The Slovenia Times

On St Nicholas Day, the good and the bad


End-of-year festivities have been under way around Slovenia since the start of the month. But for many the real beginning to the festive season comes on 5 December on the eve of St Nicholas Day, a holiday that has been gaining renewed prominence in the past three decades.

Public events will be held in places large and small around the country. In rural areas Miklavž, as St Nicholas is known in Slovenia, and his colourful entourage usually also go from door to door, visiting each house with small children.

Bearer of symbolic gifts

Traditionally, St Nicholas, who is celebrated across much of Eastern and Central Europe, would bring simple gifts to well-behaved children, such as fruit and carobs. The misbehaved kids got a hazel rod.

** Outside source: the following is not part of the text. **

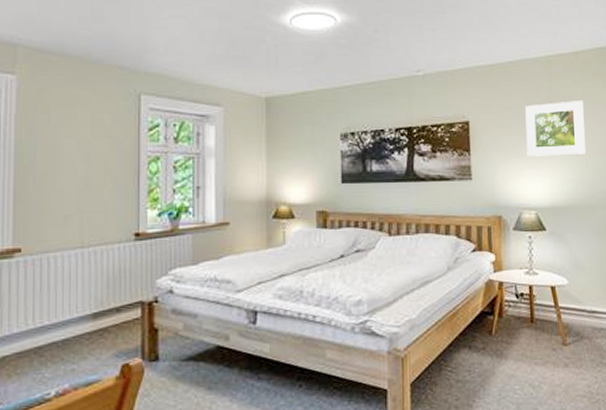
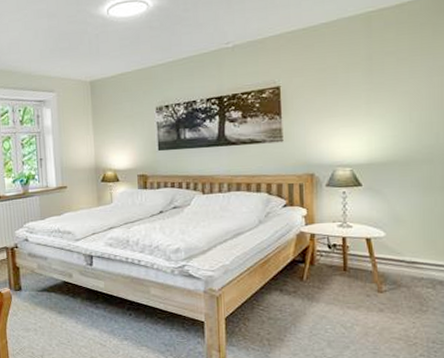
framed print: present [525,101,586,156] -> none [341,54,411,116]

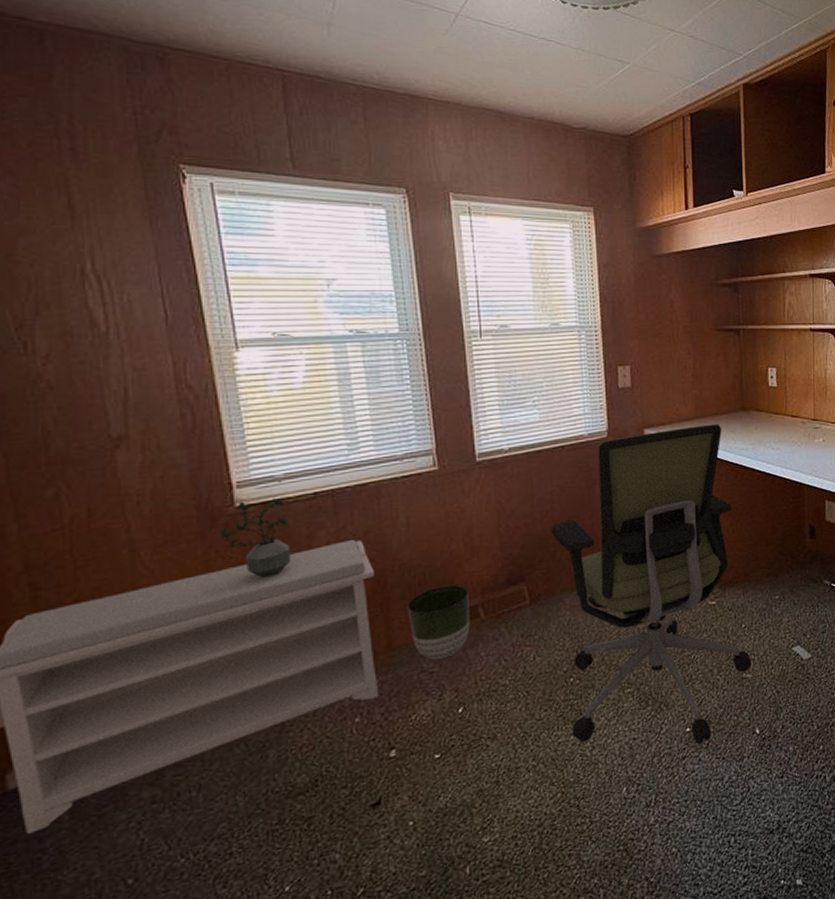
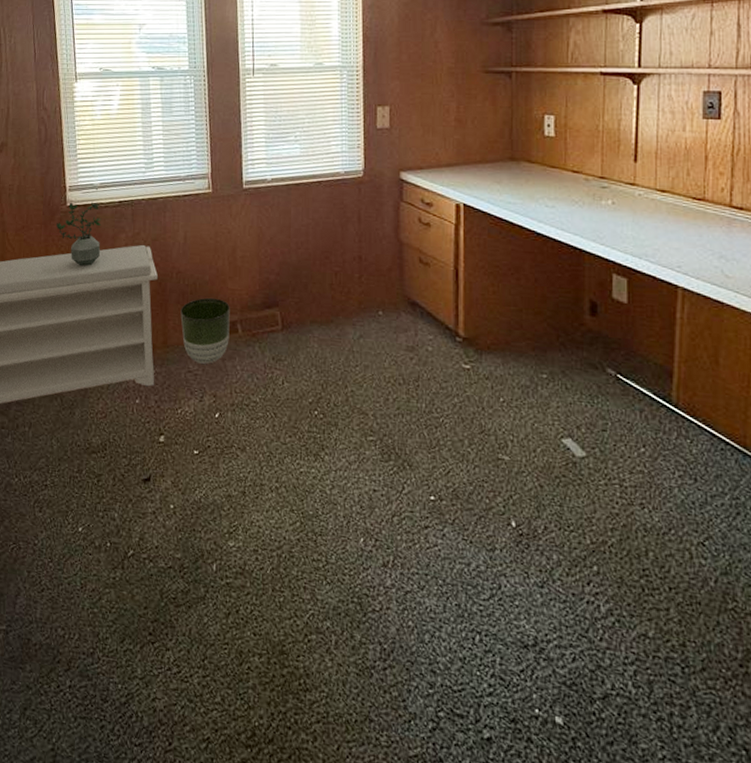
office chair: present [551,424,751,745] -> none [304,172,509,519]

Today, many children receive bigger and more expensive presents, though still not on the scale of what they get for Christmas.

If the St Nicholas procession does not make it to one's home, parents usually hide the presents in their children's shoes.

The good and the bad

St Nicholas appears as a costumed figure with a long white beard, dressed in bishop's robes, equipped with a bishop's mitre and a staff.

He is typically accompanied by devil-like creatures called Parklji, the Slovenian equivalent of Krampus, who go around in full mask, covered in soot and rattling their chains ominously.

The tradition stems from pagan times, when people believed that souls of the dead returned to Earth in winter time. Like many pagan rituals, the tradition was subsumed by the Catholic Church over centuries.

Parklji are controlled by St Nicholas, but he does not stop them from giving poorly behaved children and youths a massive scare.

The presence of a group of masked men alone can be quite traumatic for small children. Parklji often take things further with older children and youths.

In the past, girls especially were often taken outside in the freezing night and thrown into the snow by the Parklji. This tradition is increasingly frowned upon, though it remains alive in some rural areas.

Return of a suppressed holiday

St Nicholas was the only bearer of gifts in Slovenia up until the Second World War.

Because of the strong religious note - Nicholas was an early Christian bishop who lived in the second and third century AD - he was gradually replaced after the war by Grandfather Frost, a secular figure imported from Russia.

Nevertheless, the tradition remained alive, though it was mostly confined to rural areas. It also retained a strong spiritual connotation and, according to ethnologists, the house-to-house visits were more important than the gift giving.

During the late 1980s suppression of Church holidays ended and St Nicholas once again became a much more public holiday, developing into its present-day combination of processions and pageantry.

During the same period as St Nicholas Day celebrations were revived, Santa Claus started rising to prominence as well, most notably in the late 1980s. So now, many Slovenian children get presents three times in December.